Frequently Asked Questions

What languages does the GitHub Copilot SDK support?

The GitHub Copilot SDK officially supports Node.js/TypeScript, Python, Go, Rust, .NET, and Java. Each implementation provides idiomatic APIs that map to the same underlying JSON-RPC protocol, ensuring consistent behavior across languages while respecting platform-specific patterns like Python's async/await or Go's struct tags.

How does the GitHub Copilot SDK handle authentication?

The SDK supports three primary authentication methods: GitHub OAuth tokens for user-specific access, environment variables for automated CI/CD pipelines, and Bring Your Own Key (BYOK) for enterprises requiring custom API key management. Authentication credentials can be passed during session creation or configured globally on the client instance.

What is the difference between bundled and external CLI modes?

Node.js, Python, and .NET SDKs bundle the Copilot CLI automatically, handling process lifecycle internally through the CopilotClient class. Go, Rust, and Java implementations require you to install the Copilot CLI separately and ensure it exists on your system PATH, or run it explicitly in server mode before connecting your application.

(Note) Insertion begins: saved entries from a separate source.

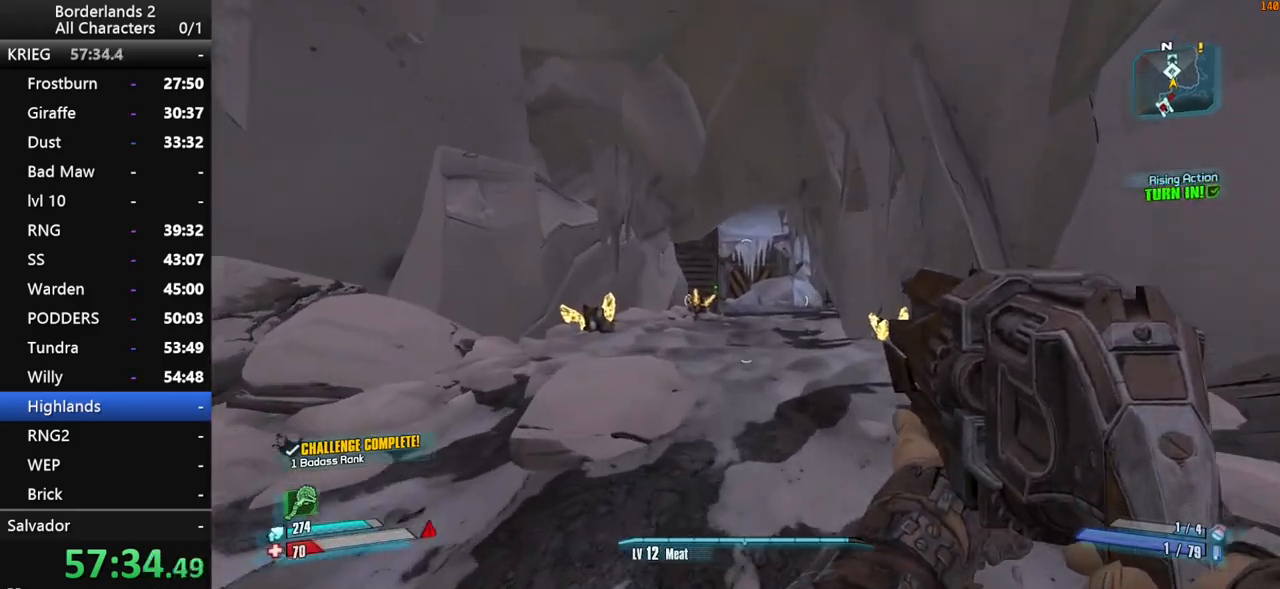
{"keys": ["w"], "mouse": [], "mouse_move": "still", "events": [[250, "space", "down"], [333, "space", "up"]]}
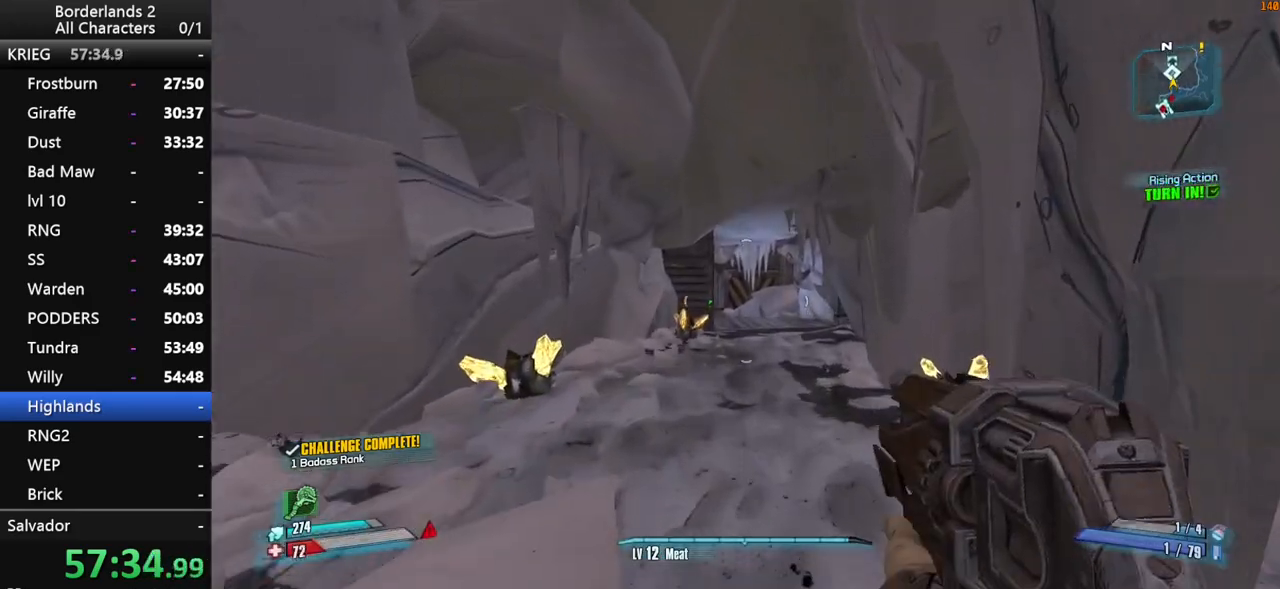
{"keys": ["space", "w"], "mouse": [], "mouse_move": "still", "events": [[33, "space", "down"]]}
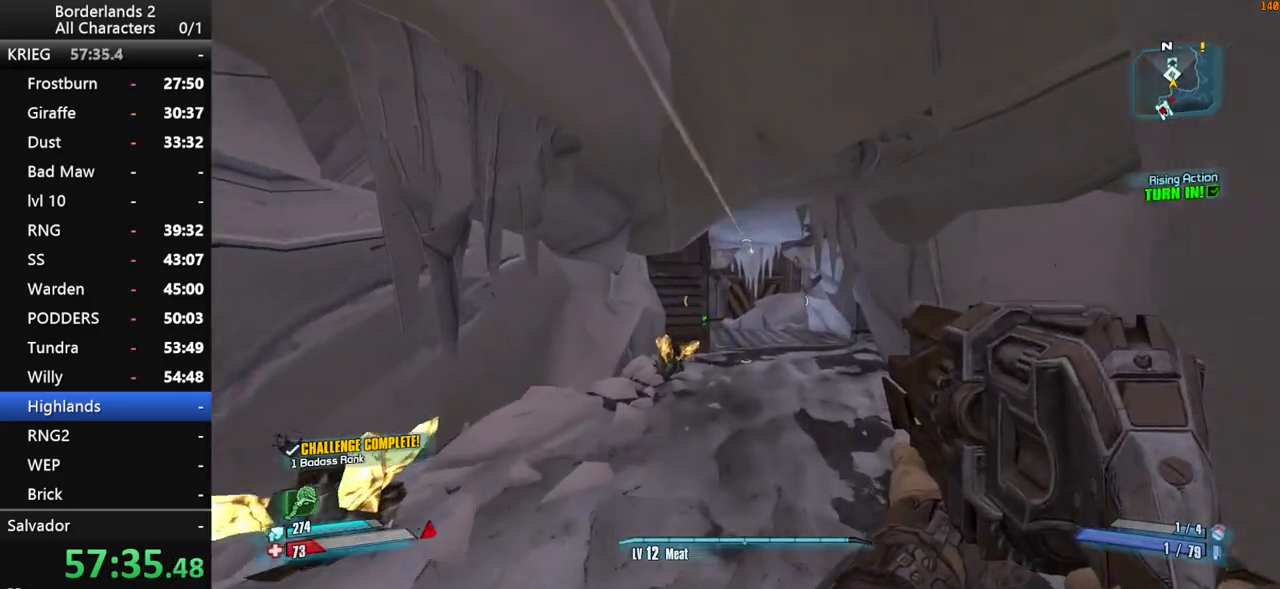
{"keys": ["w"], "mouse": [], "mouse_move": "still", "events": [[33, "space", "up"]]}
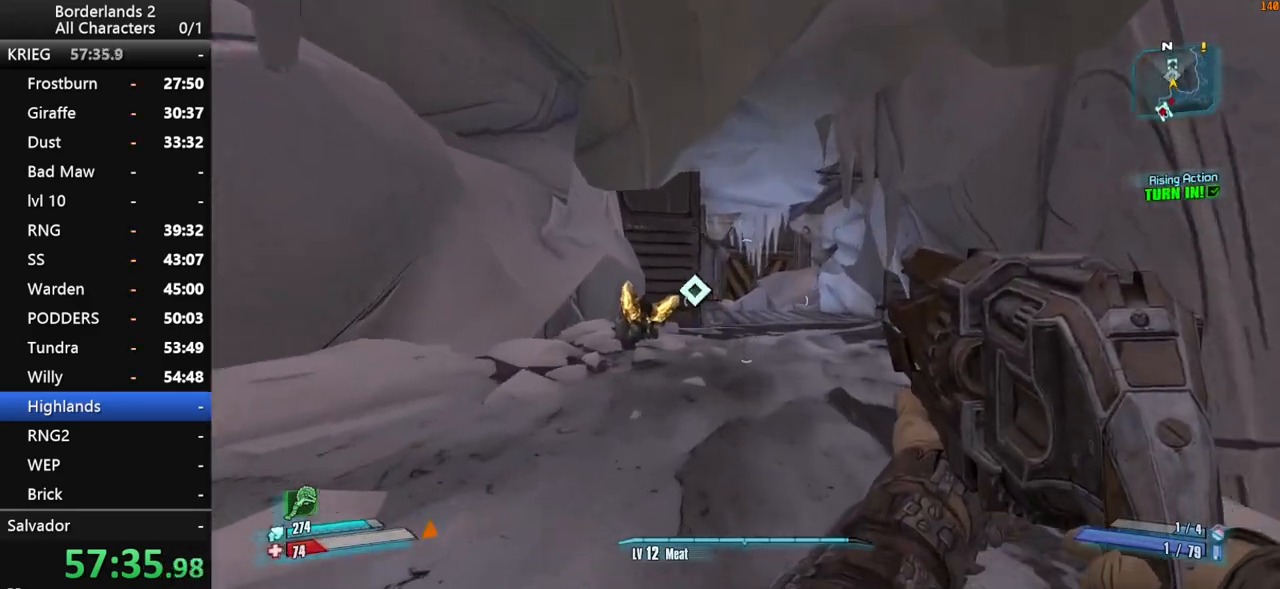
{"keys": ["space", "w"], "mouse": [], "mouse_move": "left", "events": [[150, "space", "down"], [283, "space", "up"], [383, "space", "down"]]}
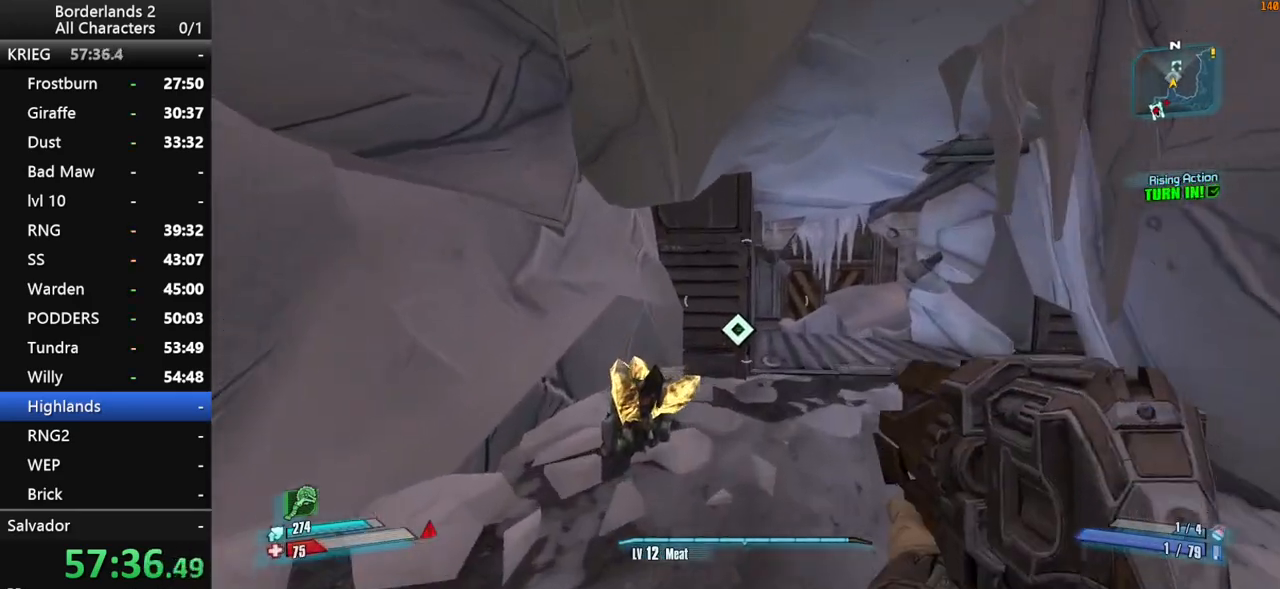
{"keys": ["a", "w"], "mouse": [], "mouse_move": "still", "events": [[66, "space", "up"], [350, "a", "down"]]}
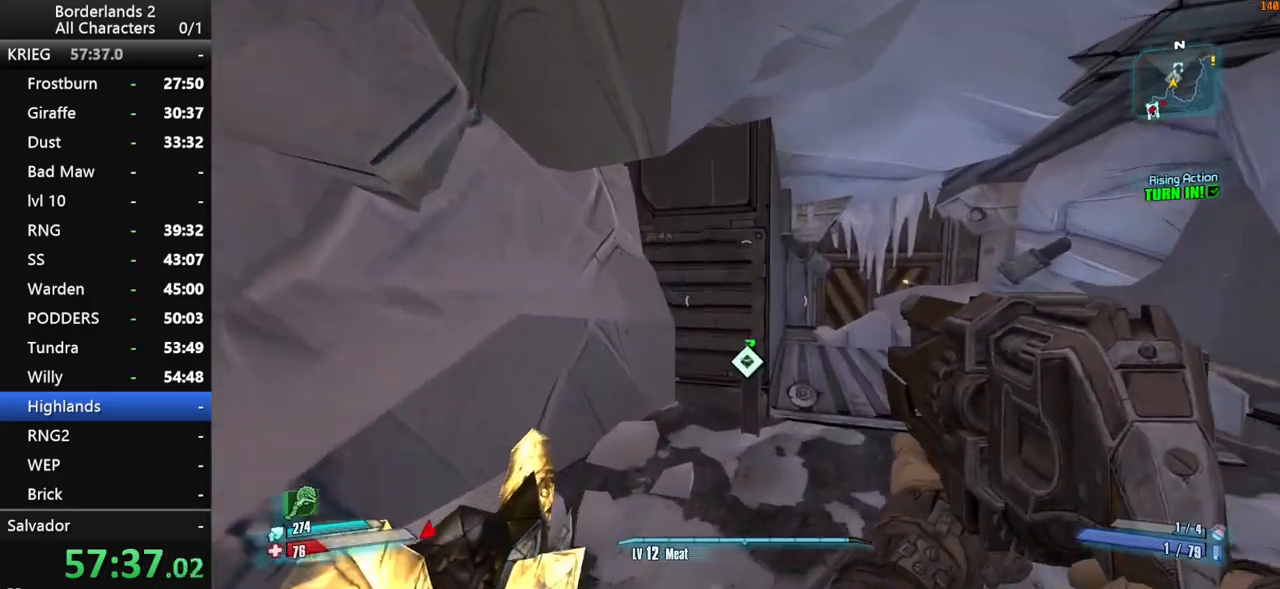
{"keys": ["e", "w"], "mouse": ["left"], "mouse_move": "still", "events": [[233, "a", "up"], [416, "e", "down"], [416, "mouse_left", "down"]]}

Can I create custom tools with the GitHub Copilot SDK?

Yes. The SDK allows you to define custom tools using JSON schema for parameter validation and handler functions for execution. These tools enable Copilot to invoke external functions during conversations, such as querying databases or calling APIs, with support for MCP servers to extend functionality further as documented in docs/features/custom-agents.md.